**Exercise requirements:**
Please quote, word for word, the lines in the rows below from the line holding "locality: Shelby County." to the line holding "collector number: 24", inclusive.

**Source records:**
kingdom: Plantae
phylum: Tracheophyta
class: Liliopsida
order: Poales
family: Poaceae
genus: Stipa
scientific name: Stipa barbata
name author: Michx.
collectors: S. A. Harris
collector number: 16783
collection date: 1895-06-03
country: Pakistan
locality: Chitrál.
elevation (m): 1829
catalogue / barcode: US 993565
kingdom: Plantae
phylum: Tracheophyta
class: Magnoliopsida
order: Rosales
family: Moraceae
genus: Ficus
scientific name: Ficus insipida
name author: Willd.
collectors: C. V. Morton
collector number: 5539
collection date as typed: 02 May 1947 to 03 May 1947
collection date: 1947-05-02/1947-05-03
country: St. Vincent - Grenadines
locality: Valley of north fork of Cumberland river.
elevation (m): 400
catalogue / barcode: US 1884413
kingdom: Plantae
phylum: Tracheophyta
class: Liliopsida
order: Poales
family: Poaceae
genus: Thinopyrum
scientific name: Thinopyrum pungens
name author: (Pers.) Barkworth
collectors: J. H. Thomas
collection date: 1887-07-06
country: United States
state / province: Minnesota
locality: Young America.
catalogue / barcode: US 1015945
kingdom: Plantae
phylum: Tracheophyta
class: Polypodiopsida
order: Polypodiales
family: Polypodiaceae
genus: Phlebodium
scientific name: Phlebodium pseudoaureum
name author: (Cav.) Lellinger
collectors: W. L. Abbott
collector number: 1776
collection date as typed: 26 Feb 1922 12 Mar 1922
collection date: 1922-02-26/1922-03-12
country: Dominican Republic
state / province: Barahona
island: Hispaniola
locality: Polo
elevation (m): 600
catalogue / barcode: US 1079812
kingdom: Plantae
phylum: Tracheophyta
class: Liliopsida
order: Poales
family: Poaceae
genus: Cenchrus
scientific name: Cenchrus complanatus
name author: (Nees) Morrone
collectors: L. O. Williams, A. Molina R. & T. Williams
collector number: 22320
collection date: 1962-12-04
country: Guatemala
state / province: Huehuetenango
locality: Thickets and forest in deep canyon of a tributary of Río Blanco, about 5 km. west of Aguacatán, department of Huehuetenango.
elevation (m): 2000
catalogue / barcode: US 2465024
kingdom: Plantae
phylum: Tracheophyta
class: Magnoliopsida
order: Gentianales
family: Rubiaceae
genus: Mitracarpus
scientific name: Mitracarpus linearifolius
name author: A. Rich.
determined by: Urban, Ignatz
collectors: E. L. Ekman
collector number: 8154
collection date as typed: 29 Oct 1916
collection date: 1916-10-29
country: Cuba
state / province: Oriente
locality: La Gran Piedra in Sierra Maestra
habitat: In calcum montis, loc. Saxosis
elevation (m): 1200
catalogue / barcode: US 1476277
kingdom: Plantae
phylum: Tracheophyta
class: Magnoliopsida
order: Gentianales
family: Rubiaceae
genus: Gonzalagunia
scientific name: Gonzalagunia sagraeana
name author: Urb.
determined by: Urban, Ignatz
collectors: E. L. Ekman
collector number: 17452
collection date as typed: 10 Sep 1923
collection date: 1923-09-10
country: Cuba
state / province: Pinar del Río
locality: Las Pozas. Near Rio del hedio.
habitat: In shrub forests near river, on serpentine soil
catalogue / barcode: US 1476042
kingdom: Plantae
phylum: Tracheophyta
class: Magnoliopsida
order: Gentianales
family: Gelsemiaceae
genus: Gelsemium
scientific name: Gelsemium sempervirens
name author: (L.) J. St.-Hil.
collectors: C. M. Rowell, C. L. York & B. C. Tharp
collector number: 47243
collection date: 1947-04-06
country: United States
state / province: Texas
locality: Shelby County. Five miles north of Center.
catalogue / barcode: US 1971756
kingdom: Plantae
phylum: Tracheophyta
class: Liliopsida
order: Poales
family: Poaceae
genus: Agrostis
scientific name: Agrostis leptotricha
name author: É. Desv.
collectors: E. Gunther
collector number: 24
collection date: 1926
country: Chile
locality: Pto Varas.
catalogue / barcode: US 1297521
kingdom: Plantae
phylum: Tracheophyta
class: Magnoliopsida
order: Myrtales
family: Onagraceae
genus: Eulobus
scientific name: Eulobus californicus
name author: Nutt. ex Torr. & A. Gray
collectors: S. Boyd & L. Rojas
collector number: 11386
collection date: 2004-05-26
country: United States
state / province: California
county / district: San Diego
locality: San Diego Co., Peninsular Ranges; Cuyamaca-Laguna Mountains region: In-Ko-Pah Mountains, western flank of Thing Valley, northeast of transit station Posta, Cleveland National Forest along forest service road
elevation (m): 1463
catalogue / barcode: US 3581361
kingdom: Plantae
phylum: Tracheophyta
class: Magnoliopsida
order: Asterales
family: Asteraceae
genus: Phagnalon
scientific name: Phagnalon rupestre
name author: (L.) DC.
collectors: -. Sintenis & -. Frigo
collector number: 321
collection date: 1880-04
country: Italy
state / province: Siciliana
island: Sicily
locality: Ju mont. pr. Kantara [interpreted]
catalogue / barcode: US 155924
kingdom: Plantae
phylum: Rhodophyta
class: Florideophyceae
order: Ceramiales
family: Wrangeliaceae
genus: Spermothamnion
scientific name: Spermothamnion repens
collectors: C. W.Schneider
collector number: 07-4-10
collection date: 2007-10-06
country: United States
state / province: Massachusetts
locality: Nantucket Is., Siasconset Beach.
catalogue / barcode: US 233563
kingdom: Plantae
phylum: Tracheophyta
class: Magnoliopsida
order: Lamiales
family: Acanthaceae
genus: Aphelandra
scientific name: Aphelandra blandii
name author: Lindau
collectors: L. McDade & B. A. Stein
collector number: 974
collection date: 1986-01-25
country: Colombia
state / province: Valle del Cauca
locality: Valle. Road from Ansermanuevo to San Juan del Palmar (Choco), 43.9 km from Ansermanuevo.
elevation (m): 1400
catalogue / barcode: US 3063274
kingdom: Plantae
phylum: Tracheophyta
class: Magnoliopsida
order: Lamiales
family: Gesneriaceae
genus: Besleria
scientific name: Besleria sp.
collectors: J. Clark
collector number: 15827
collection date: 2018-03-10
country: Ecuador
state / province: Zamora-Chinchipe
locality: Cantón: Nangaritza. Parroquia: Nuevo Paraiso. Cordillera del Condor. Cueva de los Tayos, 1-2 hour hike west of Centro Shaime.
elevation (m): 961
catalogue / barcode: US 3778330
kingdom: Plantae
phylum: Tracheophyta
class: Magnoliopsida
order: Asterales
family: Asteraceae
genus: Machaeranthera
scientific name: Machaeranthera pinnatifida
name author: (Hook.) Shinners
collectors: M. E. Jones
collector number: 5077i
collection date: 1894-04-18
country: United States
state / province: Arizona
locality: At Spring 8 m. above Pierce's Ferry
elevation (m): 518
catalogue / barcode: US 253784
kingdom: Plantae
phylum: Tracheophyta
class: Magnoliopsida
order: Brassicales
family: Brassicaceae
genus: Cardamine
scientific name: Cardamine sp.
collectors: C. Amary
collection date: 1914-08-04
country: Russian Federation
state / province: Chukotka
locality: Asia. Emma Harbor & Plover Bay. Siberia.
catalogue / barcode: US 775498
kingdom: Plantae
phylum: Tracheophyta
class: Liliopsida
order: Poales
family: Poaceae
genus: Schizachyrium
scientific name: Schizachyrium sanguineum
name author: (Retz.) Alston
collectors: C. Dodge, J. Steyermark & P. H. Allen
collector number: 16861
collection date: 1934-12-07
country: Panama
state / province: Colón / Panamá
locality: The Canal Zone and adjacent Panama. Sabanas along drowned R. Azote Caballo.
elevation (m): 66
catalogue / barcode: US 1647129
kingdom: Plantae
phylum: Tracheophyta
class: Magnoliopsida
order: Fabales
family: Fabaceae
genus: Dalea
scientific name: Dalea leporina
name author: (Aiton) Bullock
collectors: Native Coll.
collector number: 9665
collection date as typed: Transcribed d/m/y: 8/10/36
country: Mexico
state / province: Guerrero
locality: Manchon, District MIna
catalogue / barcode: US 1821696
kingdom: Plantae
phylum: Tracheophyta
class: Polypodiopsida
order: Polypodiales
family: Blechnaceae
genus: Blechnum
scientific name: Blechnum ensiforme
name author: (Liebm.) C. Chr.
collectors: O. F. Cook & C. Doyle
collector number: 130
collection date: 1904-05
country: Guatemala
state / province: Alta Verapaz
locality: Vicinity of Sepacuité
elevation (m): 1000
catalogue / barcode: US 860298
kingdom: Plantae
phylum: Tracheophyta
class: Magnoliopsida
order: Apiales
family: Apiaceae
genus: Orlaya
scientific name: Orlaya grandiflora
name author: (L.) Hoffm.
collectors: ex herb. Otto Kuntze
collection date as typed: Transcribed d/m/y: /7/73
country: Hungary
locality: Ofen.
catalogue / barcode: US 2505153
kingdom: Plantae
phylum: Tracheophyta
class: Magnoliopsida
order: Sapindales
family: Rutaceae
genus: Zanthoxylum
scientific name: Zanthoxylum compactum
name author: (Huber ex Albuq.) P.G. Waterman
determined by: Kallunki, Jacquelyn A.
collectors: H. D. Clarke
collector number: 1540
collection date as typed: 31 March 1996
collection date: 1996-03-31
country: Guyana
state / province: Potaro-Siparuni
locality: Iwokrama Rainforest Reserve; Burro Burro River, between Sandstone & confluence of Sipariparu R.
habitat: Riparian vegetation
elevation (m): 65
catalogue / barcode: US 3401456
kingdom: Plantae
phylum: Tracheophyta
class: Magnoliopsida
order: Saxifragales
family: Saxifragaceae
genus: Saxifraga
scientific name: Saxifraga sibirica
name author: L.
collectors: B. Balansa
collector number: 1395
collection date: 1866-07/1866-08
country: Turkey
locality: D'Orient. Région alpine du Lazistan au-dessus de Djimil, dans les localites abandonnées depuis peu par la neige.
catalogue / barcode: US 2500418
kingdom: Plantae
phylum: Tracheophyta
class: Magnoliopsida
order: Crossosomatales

**Response below:**
locality: Shelby County. Five miles north of Center.
catalogue / barcode: US 1971756
kingdom: Plantae
phylum: Tracheophyta
class: Liliopsida
order: Poales
family: Poaceae
genus: Agrostis
scientific name: Agrostis leptotricha
name author: É. Desv.
collectors: E. Gunther
collector number: 24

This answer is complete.